一方でライフエンディングに関わることが、タブー視されず当たり前になりつつある現代においては、「生前○○」と言った言葉はよく目にするようになりましたし、その中の「生前整理」という言葉もある程度の市民権を得る言葉になってきているはずです。

そのため、
「門松は冥土の旅の一里塚めでたくもありめでたくもなし」
とも言うように、生きていること自体が「死」へ向かっているということを考えると、「生前整理」という言葉が「死」を前提としている、そして想起させる、ということに関しては、そこまで敏感になる必要が実はない事なのかもしれません。

 

ただ、私が「生前整理」や「親の家の片づけ」について諸々をお伝えする時の「目的」とずれてくるところに、その“語感”の違和感の根本があります。

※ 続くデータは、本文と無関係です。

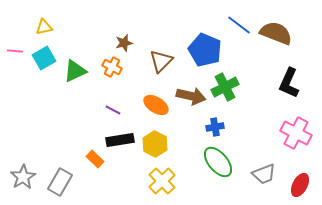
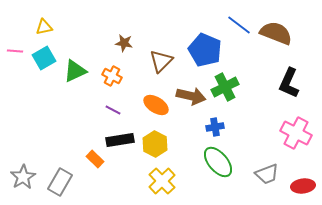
brown star: rotated 24 degrees clockwise
orange cross: moved 9 px down
gray trapezoid: moved 3 px right
red ellipse: moved 3 px right, 1 px down; rotated 55 degrees clockwise
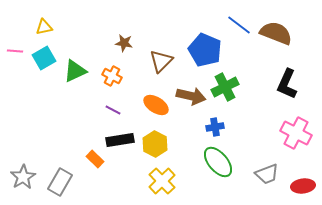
black L-shape: moved 2 px left, 1 px down
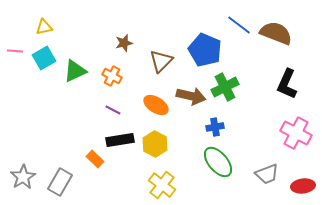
brown star: rotated 24 degrees counterclockwise
yellow cross: moved 4 px down; rotated 8 degrees counterclockwise
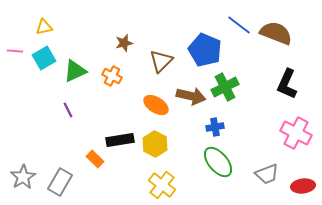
purple line: moved 45 px left; rotated 35 degrees clockwise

私は「生前整理」や「親の家の片づけ」は、家族や社会との新しいコミュニケーションの形であると考えています。

私がこのテーマでブログを書いている目的は、家族の中で誰か一人だけが「生前整理」や「親の家の片づけ」に向き合うのではなく、家族の中でできるだけ多くの人と一緒に考えたり、実践したりしてほしいからです。

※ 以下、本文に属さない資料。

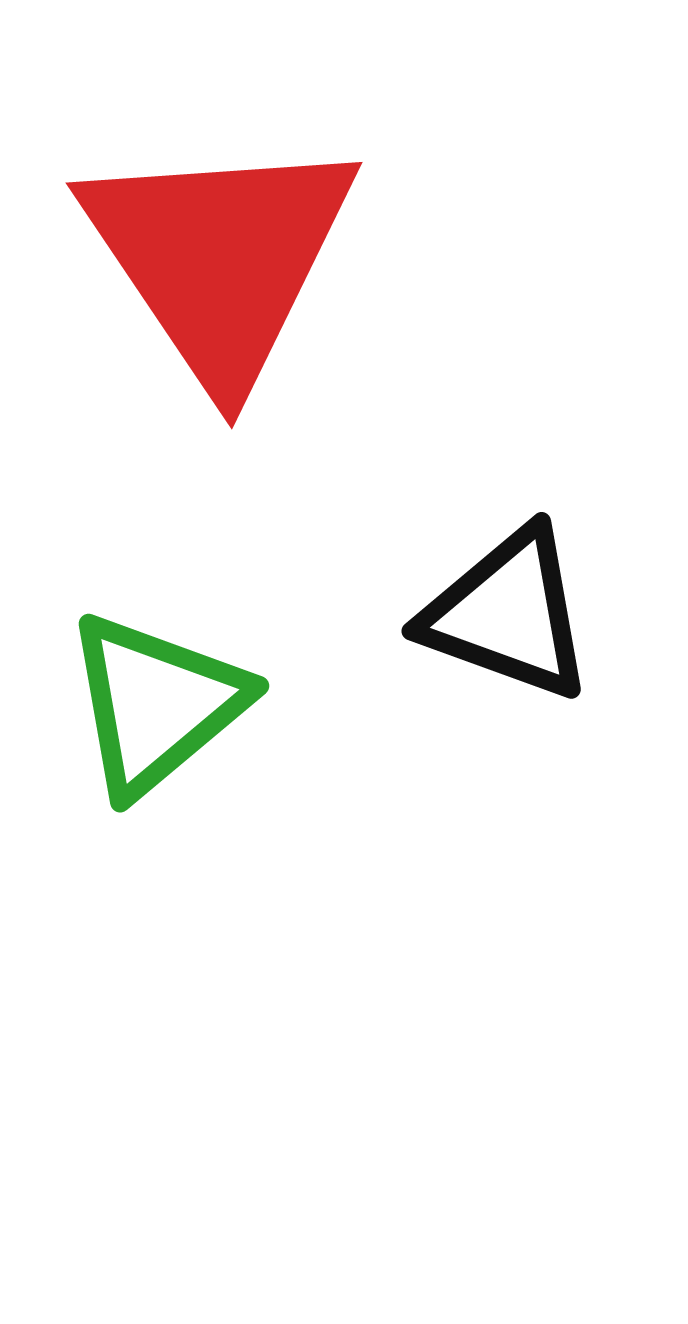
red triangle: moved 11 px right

「生前整理」や「親の家の片づけ」は重く根深いことですので、それを誰かの肩にだけ担がせるやり方は、家族経営の在り方としてあまりにもさびしく辛いものだと考えているからです。

「生前整理」や「親の家の片づけ」といった「新しいコミュニケーションの形」を通して、家族が新たなステージになれば、見えてくるものも違ってくるはずですし、解決できることも、やれることも変わってくるはずです。

私はそれをお伝えしたいと思っています。

そのため、「死」を感じさせてしまう「生前」という言葉だと、その目的に対してどうにも納まりが悪い言葉になってしまうというわけです。

 

そこに存在している現実を直視せず、タブーから目を逸らしているというお声もあるかもしれませんが、私がお伝えしたい「生前整理」や「親の家の片づけ」は家族のどなたかの「死」を前提にしたものではありません。

あくまでも「死」は、家族でその行動を取った先にあるものだと考えています。

 

私は「生前整理」を始めるのが、

「片付け」のことであっても、

「自分史」をつくることであっても、

さらには、

「葬儀」のことを考えることであっても、

「エンディングノート」を書くことであっても、

「相続」の対策をすることであっても、

それはあくまでも今を生きるご自分と家族のためにある行動・行為だと考えています。

 

 

ということで、「生前整理」や「親の家の片づけ」はどなたでも、どのご家族でも必ずやるべきものであるという考えは変わることはありません。

ですが、私にとって、今後「生前整理」という言葉の違和感との決着はいずれ付けないといけないように思っているのです。